- Born: Vaitiaré Eugenie Hirshon August 15, 1964 (age 61) Tahiti, French Polynesia overseas collectivity of France
- Other names: Vaitiare Bandera Vaitiare Hirshon-Asars
- Spouses: ; Peter Bandera ​ ​(m. 1994; div. 1997)​ ; Edgars Asars ​ ​(m. 2004; div. 2016)​
- Partner(s): Julio Iglesias (1982–1990) Michael Shanks (1997–2000)
- Children: 2

= Vaitiare Bandera =

American model and actress

Vaitiare Eugenia Hirshon (born August 15, 1964), previously known as Vaitiare Bandera and Vaitiare Hirshon-Asars, and also mononymously known as Vaitiaré, is an American actress best known for her appearances in Stargate SG-1.

== Career ==

Vaitiare was a spokesperson for Miller Beer from 1993 to 1995. She has also done ads for McDonald's, Cox Communications, JCPenney, Toyota, Coors Dry, Caroche Jeans in Spain and Honda in Tahiti. She starred in episode one of the Spanish-language telenovela Agujetas de color de rosa, which was broadcast in 45 countries, and has also made guest appearances in Married... with Children, Out of the Blue, and Acapulco H.E.A.T.. Additionally, she had a role in the movie U.S. Marshals. Vaitiare's best known role was in Stargate SG-1, where she guest starred in several episodes as Daniel Jackson's wife, Sha're. She had originally auditioned for the role of Sha're in the 1994 film Stargate, but lost out to Mili Avital. She was offered the role in the subsequent television adaption after auditioning again for the same part.

== Personal life ==
Vaitiare was born in Tahiti, French Polynesia, France, and grew up in Southern California. Her first name, Vaitiare, means "water flower" in Tahitian. She is of Tahitian, French, Cook Islander, English, and German-Jewish descent. Her mother is related to the Royal House of Makea Karika Ariki in the Cook Islands. She is also related to Thomas Robert Alexander Harries Davis, who was the 4th prime minister of the Cook Islands. Her grandfather, Lewis Hirshon, was a stockbroker from New York. She has claimed that her grandfather's house in Tahiti was where the Pulitzer Prize-winning author James A. Michener wrote Return to Paradise.

Extracted page text data:
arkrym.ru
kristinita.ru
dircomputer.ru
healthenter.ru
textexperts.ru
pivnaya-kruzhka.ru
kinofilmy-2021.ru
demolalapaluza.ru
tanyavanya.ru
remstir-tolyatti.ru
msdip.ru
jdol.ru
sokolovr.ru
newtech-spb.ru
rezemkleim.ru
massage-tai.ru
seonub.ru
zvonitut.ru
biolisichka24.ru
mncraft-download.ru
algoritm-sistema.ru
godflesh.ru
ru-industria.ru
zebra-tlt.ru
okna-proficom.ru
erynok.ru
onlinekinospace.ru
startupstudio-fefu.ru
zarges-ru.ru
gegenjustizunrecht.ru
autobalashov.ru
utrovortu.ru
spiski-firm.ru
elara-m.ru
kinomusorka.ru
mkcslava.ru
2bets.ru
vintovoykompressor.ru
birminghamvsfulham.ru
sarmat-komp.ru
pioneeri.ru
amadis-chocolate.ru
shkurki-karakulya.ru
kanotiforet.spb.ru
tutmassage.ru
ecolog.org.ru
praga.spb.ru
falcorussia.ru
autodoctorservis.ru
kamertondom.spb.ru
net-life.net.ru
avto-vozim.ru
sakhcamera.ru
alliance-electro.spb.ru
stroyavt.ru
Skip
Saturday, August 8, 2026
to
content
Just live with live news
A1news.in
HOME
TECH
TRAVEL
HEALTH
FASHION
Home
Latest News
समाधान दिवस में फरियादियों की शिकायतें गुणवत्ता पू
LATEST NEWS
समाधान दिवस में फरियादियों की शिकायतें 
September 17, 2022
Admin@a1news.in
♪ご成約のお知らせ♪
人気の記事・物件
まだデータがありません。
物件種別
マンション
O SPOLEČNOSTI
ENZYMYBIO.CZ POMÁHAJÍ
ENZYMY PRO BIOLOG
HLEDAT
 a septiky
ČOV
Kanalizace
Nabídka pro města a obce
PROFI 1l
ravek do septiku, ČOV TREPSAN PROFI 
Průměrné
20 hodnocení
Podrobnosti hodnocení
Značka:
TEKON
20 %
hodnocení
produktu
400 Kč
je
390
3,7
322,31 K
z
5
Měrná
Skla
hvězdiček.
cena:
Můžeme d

Aim of the exercise:
According to the biography of Vaitiare Bandera, what does her first name mean in Tahitian?

Exercise result:
It means "water flower."